There have been several posts already here explaining how to compute side-pots (note that the subject of penalty blinds has not been dealt with but that is another topic).
Here's one such topic:
How are side pots built?
Question. Is the ratio against the total pot... or the other winners?
Is this correct? Get a ratio compared to others?
The question doesn't make much sense because you're not expressing side-pots as a "ratio" of the total pot. That is not how pots, pots winnings, pots rake and "pots-splitting" are computed. You're never expressing winning as a ratio of the total pot.
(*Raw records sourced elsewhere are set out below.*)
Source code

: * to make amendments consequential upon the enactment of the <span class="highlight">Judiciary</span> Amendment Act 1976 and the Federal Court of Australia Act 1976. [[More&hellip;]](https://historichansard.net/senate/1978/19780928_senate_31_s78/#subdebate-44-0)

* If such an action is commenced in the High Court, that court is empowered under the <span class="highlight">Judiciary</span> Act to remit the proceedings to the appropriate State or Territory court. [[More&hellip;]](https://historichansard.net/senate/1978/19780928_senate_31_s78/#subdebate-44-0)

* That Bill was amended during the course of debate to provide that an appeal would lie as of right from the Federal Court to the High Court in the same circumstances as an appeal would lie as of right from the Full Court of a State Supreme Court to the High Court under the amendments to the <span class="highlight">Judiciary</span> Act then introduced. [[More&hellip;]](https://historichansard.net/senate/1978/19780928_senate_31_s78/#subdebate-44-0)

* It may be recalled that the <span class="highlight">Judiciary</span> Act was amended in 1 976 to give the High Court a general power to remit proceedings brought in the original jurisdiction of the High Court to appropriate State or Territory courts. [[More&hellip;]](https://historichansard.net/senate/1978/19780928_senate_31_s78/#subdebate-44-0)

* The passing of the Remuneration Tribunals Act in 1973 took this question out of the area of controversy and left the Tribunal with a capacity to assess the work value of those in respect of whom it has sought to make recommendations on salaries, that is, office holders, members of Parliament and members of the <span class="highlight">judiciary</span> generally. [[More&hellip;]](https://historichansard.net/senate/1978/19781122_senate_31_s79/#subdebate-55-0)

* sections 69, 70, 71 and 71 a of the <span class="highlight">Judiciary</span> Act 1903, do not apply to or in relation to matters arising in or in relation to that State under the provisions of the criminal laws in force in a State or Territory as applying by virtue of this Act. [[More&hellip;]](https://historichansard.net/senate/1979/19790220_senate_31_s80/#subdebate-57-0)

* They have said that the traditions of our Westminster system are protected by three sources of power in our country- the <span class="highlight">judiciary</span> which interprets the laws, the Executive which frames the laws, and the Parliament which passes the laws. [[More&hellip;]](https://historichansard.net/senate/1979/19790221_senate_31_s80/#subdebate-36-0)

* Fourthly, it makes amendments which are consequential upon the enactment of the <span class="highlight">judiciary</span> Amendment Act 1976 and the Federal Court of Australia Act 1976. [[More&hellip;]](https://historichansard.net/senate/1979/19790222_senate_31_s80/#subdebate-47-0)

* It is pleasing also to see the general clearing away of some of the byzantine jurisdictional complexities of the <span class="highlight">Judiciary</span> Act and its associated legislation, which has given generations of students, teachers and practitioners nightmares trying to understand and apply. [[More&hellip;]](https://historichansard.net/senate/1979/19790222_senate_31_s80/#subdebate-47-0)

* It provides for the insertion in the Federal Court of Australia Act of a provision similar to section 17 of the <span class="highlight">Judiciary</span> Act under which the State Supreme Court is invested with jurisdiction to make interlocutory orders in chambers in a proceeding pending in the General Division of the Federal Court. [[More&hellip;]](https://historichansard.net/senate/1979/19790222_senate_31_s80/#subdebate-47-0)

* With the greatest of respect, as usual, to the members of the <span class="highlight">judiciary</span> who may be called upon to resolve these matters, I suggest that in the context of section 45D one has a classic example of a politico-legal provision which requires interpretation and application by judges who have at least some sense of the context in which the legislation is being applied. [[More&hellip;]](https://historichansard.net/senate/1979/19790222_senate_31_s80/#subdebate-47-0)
What you do is you compute exactly how many pots and side-pots there are and see which players are eligible for which pot.
In your example, there are exactly three pots:
pot 1: 29 (pot one could also be called the "main pot")
pot 2: 6 (pot two could also be called "side-pot 1")
pot 3: 4 (pot three could also be called "side-pot 2")
The sum of all these pots gives the total pot (39).
Pot 1 has 29 because player 4 is eligible for up to "6". How many players did put up "up to 6"? Five players. Four of which who did put 6 in and one of them (player 5) who did put 5 in. This gives 6 * 4 + 5 * 1.
having gone all in with 6 units to win back less than 7 is a bit
questionable
That would indeed be questionable. Thankfully this is not at all how it works. Player four wins back 29, so he's making a net win of 23 (29 - 6). You can also get that 23 by computing: 3 players matching up to 6 (18) + one player matching up to 5 (18 + 5, gives the net win of 23).
Pot 2 has 6 units because it's 2 * 3. You can verify this by checking how many players can match up to 8 (there are only three players who can do that), and then remove what already went into pot 1. Three players did put more than 6 in, so you have 3 * 2.
Pot 3 has 4 units. There are two players who can match up to 10. Once you remove from their stack what already went into the two other pots, this leaves 4 unit in the last pot.
Player 4 has the best hand and wins 29 (+23 net)
Player 3 has the second best hand and wins back pot 2, which only has 6. So although player 3 is a "winner", he's making a net of -2 (he did put 8 in but only got 6 back). This is normal because he's "winnning", but he's still beat by player 4.
Players 1 and 2 do split the remainder (pot 3), which has only 4 units. So they each get back 2 out of their 10 (net loss: -8).
Player 5 did lose its 5. Net loss: -5
Which gives:
+23
-2
-8
-8
-5
---
0
As a final note, I'd advice to use as few decimal computation as possible when implementing an online poker client: the last thing you want are approximation errors.
The only tricky case is when players are splitting a pot. In some cases there are no issue (like above, where two players share an even pot), but in other cases you may have problems.... For example if three players are sharing a pot that has 8 cents (can happen at micro-limits). In that case two players must get 3 cents back and one of them must get 2 cents back (giving 2 / 2 / 4 would be a mistake). There's simply no way around that and as far as I know the player who gets only 2 (while the two other gets 3) is randomly chosen.
But, once again, trying to express each pot as a % of the total pot is a recipe for approximation errors.
Moreover, in every single case, no matter how many pots there are, the exact amount of every single pot can be precisely computed, down to the cent.